磁器製の小さなナベの中にはクタクタと沸騰するチーズ。
大きなナベには、細かく刻まれたフランスパン、フカフカにふかされたジャガイモ、赤ピーマン、ゆがいたブロッコリー、それらに護られるような格好で、真ん中の別皿に鶏肉が鎮座ましましている。

店員のお姉さんの指示通り、頃合いを見計らいチーズをかき混ぜ、こなし、さっそく物騒な銛を獲物(パン)に突き立て、煮えたぎるチーズに浸して食べた。

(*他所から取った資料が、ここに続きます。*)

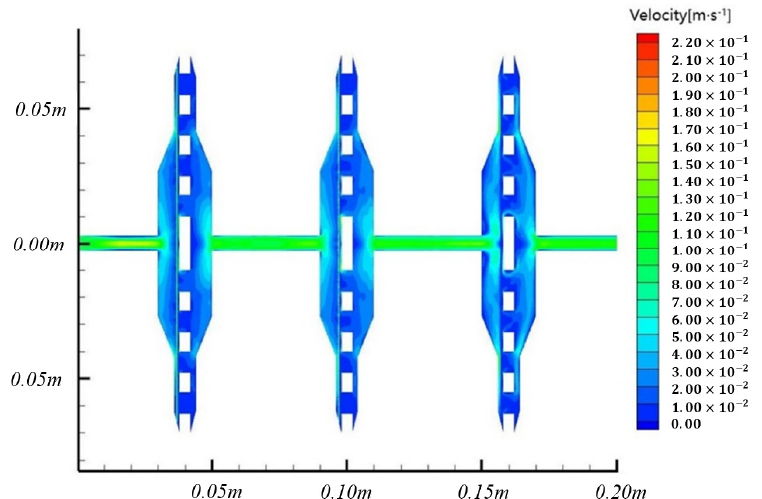
Figure 6. Flow velocity cloud image inside the system.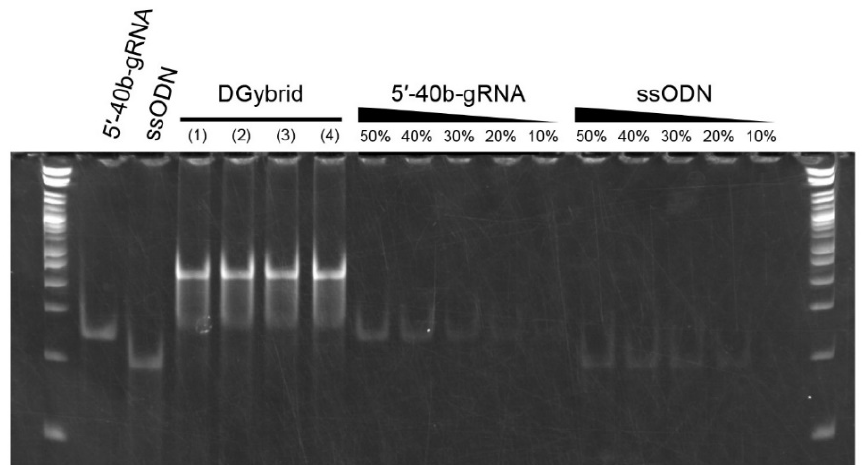
Figure 2. Native-PAGE analysis to confirm DGybrid formation. Values above the lanes of 5 ′ -40b-gRNA and ssODN indicate the relative molar amounts of the applied sample. In the two lanes at both ends, 1 kb Plus DNA Ladder was applied. The DGybrid samples were prepared in four different conditions: (1) TE buffer, (2) TE buffer + 10 mM NaCl, (3) TE buffer + 100 mM NaCl, and (4) ethanol precipitation of the sample prepared in condition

チーズフォンデュはいちいち残忍な方法をとることになる料理だけれど、とっても美味しかった。

アッサリした味わいのチーズにはハーブがふんだんに混入されており、口に中に入れるとまずハーブの香りが鼻関係を確保し、つづいてチーズの味わいが舌関係を占拠する。

そして、最後に核を成す具が、歯関係をカバーするのだ。

見事なまでの連携。
あっという間に、私の味覚関係はチーズフォンデュ部隊によって鎮圧された。

チーズフォンデュは、「物騒な美味しさ」と言える。
 
 
 
チーズフォンデュは物騒だけれど、物騒だけに「ウマ楽しい」。
大皿に盛られた色とりどりの具を、次々に突き刺し、思うさま浸し、ほしいまま食べる。

子供の頃の、無垢な残忍さを引っ張り出される。
その興奮状態は、大人になって身に付けた「計画性」を崩壊させ、やがて空になったチーズのナベと、具の残った大皿が取り残されたことに気づく。

そこで初めて、人は「ハシャギ過ぎた。」という事実に愕然とする。
 
 
 
チーズフォンデュは、危険極まりない料理と言える。